I escape from my prison cell and wander the streets. I take photographs, create thoughts. I reflect on everything I’ve seen and put it into poetry, dreams escaping in the vulgar form of words. Now you will know the horror of my mind:
A churning storm of discontent rose in the countryside. People rumored that it was due to the new season of celeb-reality, cold and indifferent to the turning leaves, but in the darkening skies most stared blankly into the horror that was their own lives.
With the mild winter running close, some kind other, worried for the lack of pursuit in everyday life, graciously left this sign as tribute, still rusted from other lands, far from concrete.
Far too many diagrams were drawn, test groups studied, and engineers consulted, but combustion is a cellular need, the internal cord between burning and the molecular death. A reminder of carbon and oxygen as if we have square gas fueled suns moving us between floors.
Our planters, not innocent boxes for habitable living. They are colonialists, amassing roots into frames for new countries. All merely a preparation for the coming war against the naked ground.
I pass a small trash bin on the street. I only glance at it briefly, but in that moment its pleading eyes echo the age old mantra of misery. Mere steel, paint, a few screws, and a thin plastic liner, but from that humble construct came an appeal on all that once was and all that might have been. Its gaping mouth choked with waste.
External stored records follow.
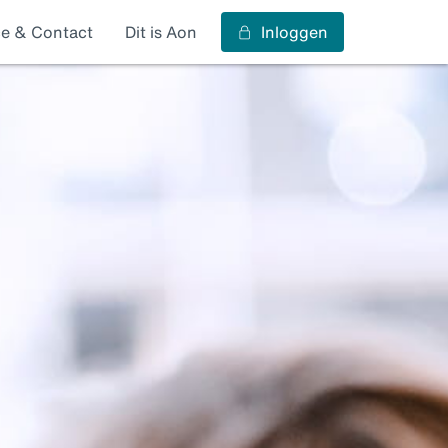
ce & Contact
Dit is Aon
Inloggen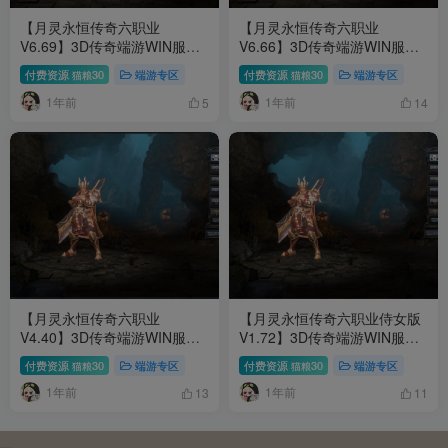
【月灵永恒传奇六职业
【月灵永恒传奇六职业
V6.69】3D传奇端游WIN服务
V6.66】3D传奇端游WIN服务
端+PC客户端+架设教程
端+PC客户端+架设教程v
付费资源
30
端游专区
付费资源
30
端游专区
猫粮
猫粮
1年前
1年前
5
14
【月灵永恒传奇六职业
【月灵永恒传奇六职业侍女版
V4.40】3D传奇端游WIN服务
V1.72】3D传奇端游WIN服务
端+PC客户端+架设教程
端+PC客户端+架设教程
付费资源
30
端游专区
付费资源
30
端游专区
猫粮
猫粮
1年前
1年前
13
11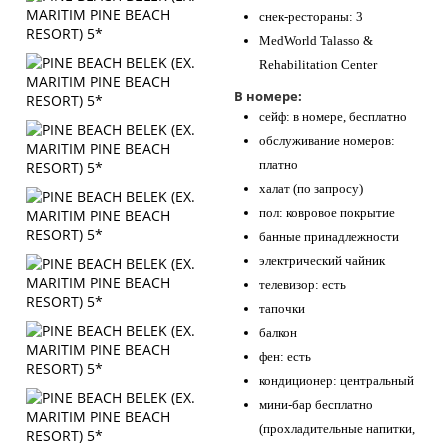
снек-рестораны: 3
MedWorld Talasso &
Rehabilitation Center
В номере:
сейф: в номере, бесплатно
обслуживание номеров:
платно
халат (по запросу)
пол: ковровое покрытие
банные принадлежности
электрический чайник
телевизор: есть
тапочки
балкон
фен: есть
кондиционер: центральный
мини-бар бесплатно
(прохладительные напитки,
The homeless begging heart of endless defeat howling, “Kill me. Kill me. Kill me.”
A thousand hours of absent minded conquest, many thousand tons of steel and wood and bone, borders created, drawn and destroyed, from this and many times more unmentioned and forgotten, is this small aggregated stone marker consecrated by yellowed, urine fed, weeds.
Making objects and organisms into cute, gaping eyed, or miniature trendy styled figurines is a deeply dreamt religion, hot fired and hollow, light enough to carry and with colors intended for reflection. The shopkeeper positioned the dolls like chess pieces. Even static battles, painted manufactured arms are hopeful letters to some future sale. While sleeping behind the counter violates zoning laws, the shopkeepers hope that one late night all these figures will awake and obey makes all the fines an investment.
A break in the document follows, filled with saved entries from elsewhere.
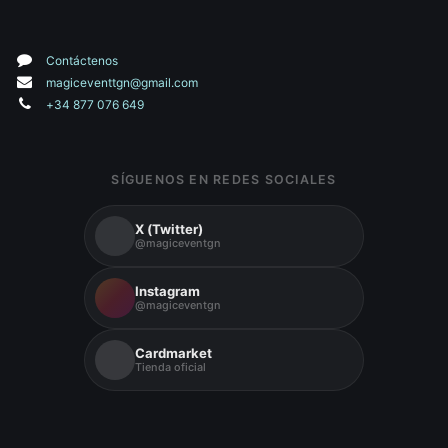
Contáctenos
magiceventtgn@gmail.com
+34 877 076 649
SÍGUENOS EN REDES SOCIALES
X (Twitter)
@magiceventgn
Instagram
@magiceventgn
Cardmarket
Tienda oficial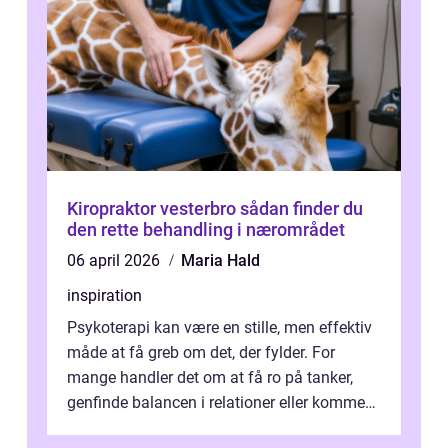
Kiropraktor vesterbro sådan finder du
den rette behandling i nærområdet
06 april 2026
Maria Hald
inspiration
Psykoterapi kan være en stille, men effektiv
måde at få greb om det, der fylder. For
mange handler det om at få ro på tanker,
genfinde balancen i relationer eller komme
v...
The fence, a lonely option, to help those outside to be happy outside, and those inside to remain secluded. At birth, or creation, or manufacturing date. To resolve a violent and vein boiling dispute between the ideas of entry and exit, these two, the fence posts and the chainlink fence, were promised to marry. Bound together against the coastal winds.
To not alarm populations that objects are alive, hidden punishments for dismounted wooden doors must be creatively blended into expectations. The graffiti is a guard, ensuring that the passersby are adhering to local containment laws. It’s undying vigilance expressed in the endless loop of devotion, “Guard the wall, guard the wall, guard, guard, the precious precious wall.”
Unfortunately the blue wooden beds, stretched out like autopsy tables, did little to corral the sun’s attack on the ground.
City planners continue to be suspicious of growing a concrete cactus from a temporary pavilion.
Built to move, as earthquake ready blocks twisting into puzzles, into ground shaking toys, the people and glass and beds all asunder and toppling in unstoppable dimensions.